Musim Teringan Sekaligus Terberat
A
A
A
BANDUNG - Indonesia Super League (ISL) 2014 telah usai dengan melahirkan Persib Bandung sebagai juara baru. Sepanjang format ISL diberlakukan sejak 2007-2008, Persib adalah tim keempat yang menjadi juara setelah Persipura Jayapura, Arema Indonesia dan Sriwijaya FC.
Munculnya Persib sebagai kampiun memberikan nuansa segar musim ini setelah sekian lama dikuasai tiga tim saja. Ini membuktikan tidak ada satu tim yang benar-benar spesialis juara, walau yang tampil partai akhir masih tim itu-itu saja.
Beruntung kita masih diberi kesempatan melihat kejutan Pelita Bandung Raya (PBR) yang menyodok sampai ke semifinal. Satu-satunya tim yang di luar prediksi bisa menembus empat besar walau bukan tim dengan kekuatan bintang. Angkat topi untuk PBR.
Secara keseluruhan, musim 2014 bisa disebut musim paling ringan sejak format nama ISL diperkenalkan. Dibagi menjadi dua wilayah dengan peserta 22 tim, hanya 20 pertandingan yang dimainkan masing-masing kontestan. Jumlah yang irit untuk semusim kompetisi.
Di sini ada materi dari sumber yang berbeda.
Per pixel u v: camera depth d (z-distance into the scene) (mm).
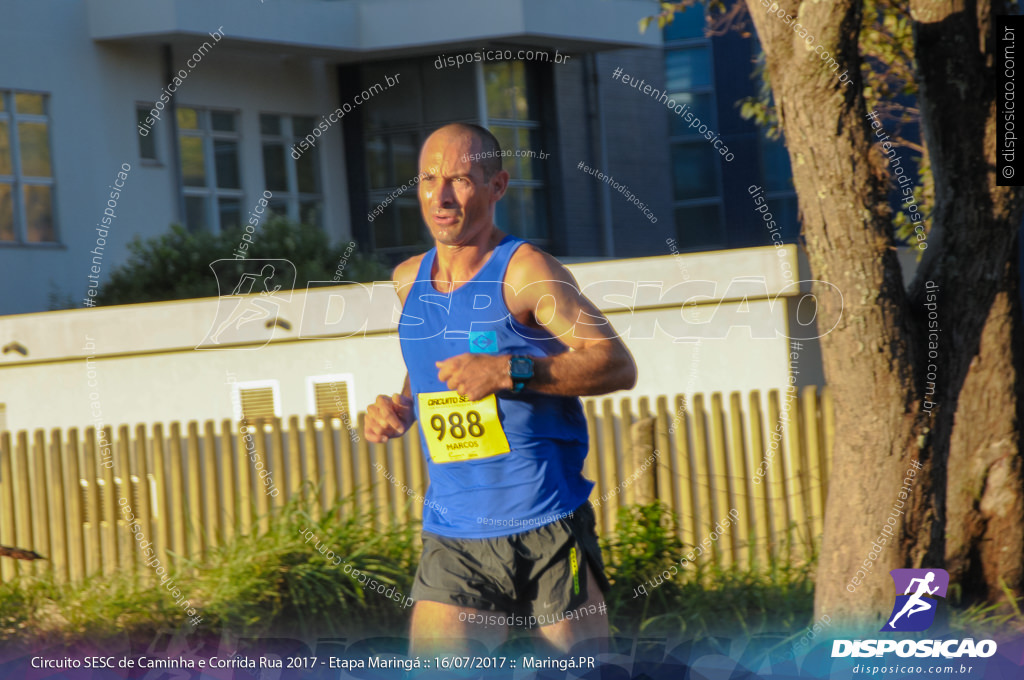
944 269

Itu menguntungkan dari aspek finansial tim karena pengeluaran untuk laga tandang tidak terlalu besar, walau masih ada yang kebangetan karena menunggak gaji pemain. Beberapa tim 'kere' agak tertolong dengan format ini, sebut saja Persik Kediri.
Persik saya jadikan contoh karena memiliki permasalahan yang kompleks. Saya tak yakin Macan Putih akan bertahan di ISL jika bermain dengan satu wilayah, yakni harus melakoni laga hingga Papua sana. Bermain di seputaran Jawa dan Sumatera masih tergolong ringan.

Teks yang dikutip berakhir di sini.